Jazmine brings a wealth of expertise to the GVP team, having served youth and volunteers in multiple capacities over her career. Hailing originally from Brunswick, GA, Jazmine moved to Los Angeles after earning her Bachelor’s and Master’s degrees in Social Work. Her roles at the Youth Policy Institute and the Los Angeles Youth Network gave her the opportunity to work with young people who – much like GVP students – have experienced interrupted education, often due to housing instability and other barriers. Jazmine went above and beyond in her dedication to providing support, taking it upon herself to track down students’ transcripts and other documentation in order to ensure they could continue their education. She became a strong proponent of proactive and vocal advocacy for marginalized populations.
In 2018, Jazmine returned to Georgia to work at the Center for the Visually Impaired, but she says she felt that “something was still missing” from her professional life. That’s when she found GVP. Jazmine felt compelled to get involved because of the groundbreaking nature of students’ educational journeys, as she herself knows what it’s like to be a “first”: “The girls’ refugee experiences really resonated with me because I was the first person in my family to pursue and complete higher education.” Jazmine describes navigating the barriers and pressures of being a trailblazer as “a unique experience for each person, but also a shared experience that is really close to my heart.” This passion has only furthered her desire to enrich the relationships between volunteers, students and teachers in her role at GVP.
One lesson that has remained consistent for Jazmine is the importance of humbly meeting people where they are. “We have to trust that they are the experts of their lives,” she says. “They’re driving their own ship; we are simply trying to offer a road map to those who would allow us to be along for the ride.” As someone who also regularly volunteers with youth in her personal life, she says it should be “a reciprocal process — we are able to learn a lot from them as well.” Jazmine feels it is important for children to know that there are many ways to be successful, and she loves seeing a student accomplish something they never thought they could.
In less than two months at GVP, Jazmine says she has already been impacted by the level of commitment from all who take an active role in making the school’s impact possible, especially volunteers. She believes “time is one of the greatest things we can sacrifice,” adding, “I’m touched by how GVP has cultivated a community where volunteers come back every year.” She aims to build upon this tradition by connecting the dots between the needs of all stakeholders and amplifying the leadership of the new Volunteer Support Network through robust training and recruitment. “We already have a lot of volunteers with great wisdom, resources, and experience, so I’m eager to just fill in the gaps as far as certain skills or knowledge that would make them even more effective.” Lastly, she also hopes to continue to diversify the volunteer base: “It is important to me that the Volunteer Support Network is reflective of GVP’s culture and community, not just with respect to race, gender, and socioeconomic status, but also taking into account the unique qualities and characteristics each and every one of our volunteers brings to GVP.”

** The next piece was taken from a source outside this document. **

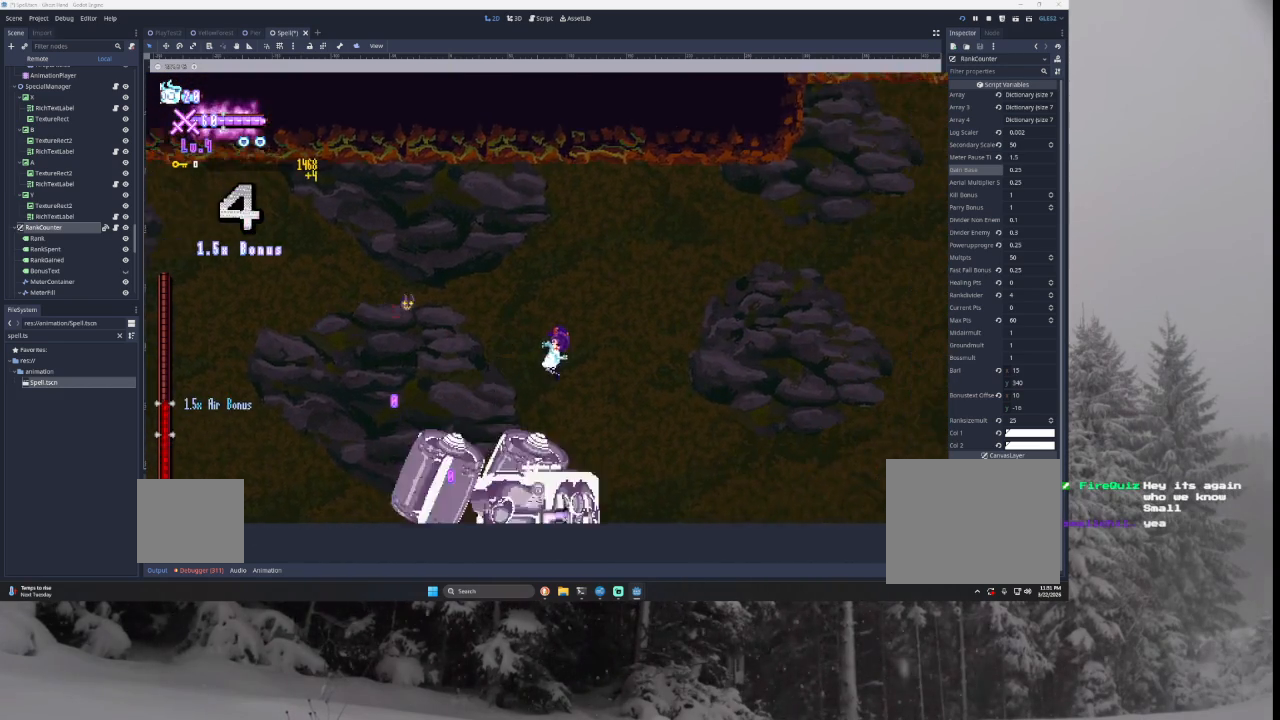
{"buttons": [], "left_stick": "right", "right_stick": "center", "events": [[133, "right_stick", "down"], [267, "right_stick", "center"]]}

When asked about herself, Jazmine stated, “I don’t talk much. I try to let the work speak for itself.” One exception, though, is when she discusses a scholarship she created at her high school alma mater, Glynn Academy in Brunswick. “That was something I was really proud of doing because if I had not received a scholarship, I probably wouldn’t have been afforded access to a quality education. It was really important for me to pay it forward once I was in a position to do so.” As for personal hobbies, she really enjoys playing basketball, which she even played semi-professionally in college!

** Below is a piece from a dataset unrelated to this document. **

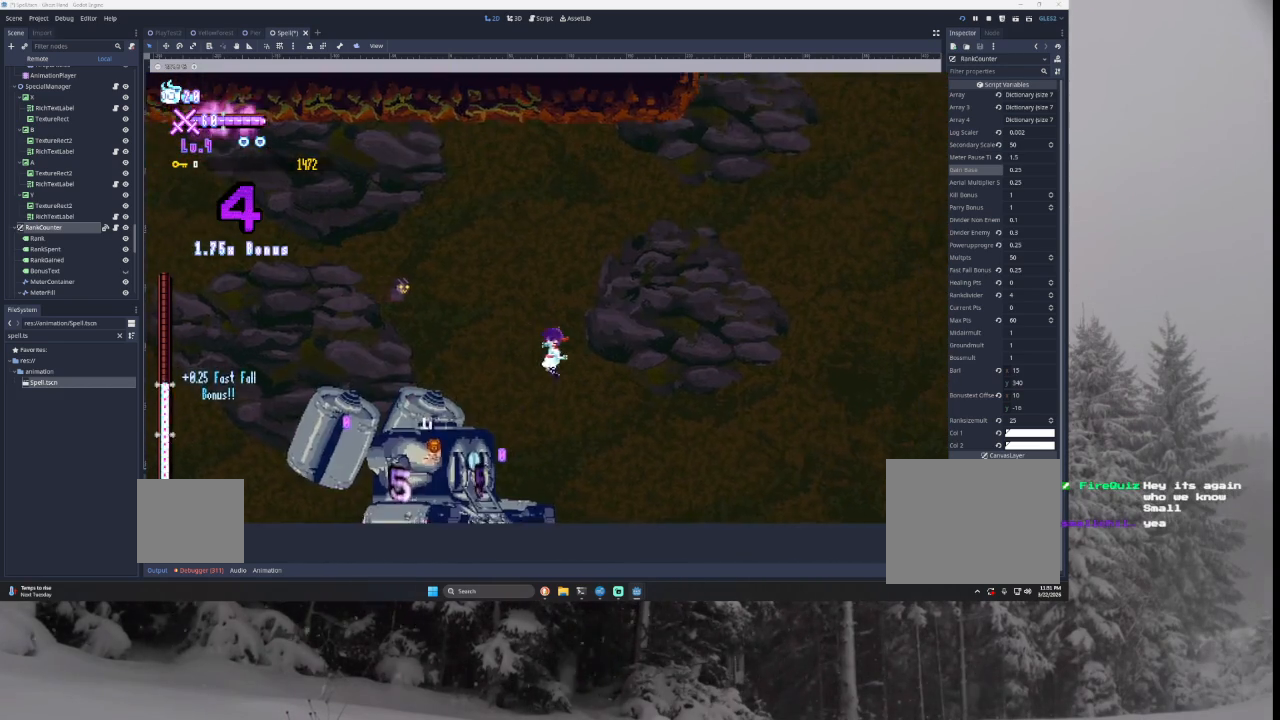
{"buttons": [], "left_stick": "right", "right_stick": "center", "events": [[67, "left_stick", "left"], [167, "left_stick", "center"], [167, "right_stick", "down"], [233, "left_stick", "right"], [333, "right_stick", "center"]]}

Still, Jazmine is quick to turn the attention away from herself and back to the incredible students at GVP. Her favorite moment so far? “I always enjoy hearing the students sing in Ms. Elise’s class. Seeing the Rising Scholars give their end-of-year presentations was also very powerful…At that age, I didn’t even have the courage to voice my feelings on these things which are so significant, especially in a room full of adults. It was a great reminder to me as an adult of the work these girls are doing to truly be the change they want to see in the world.”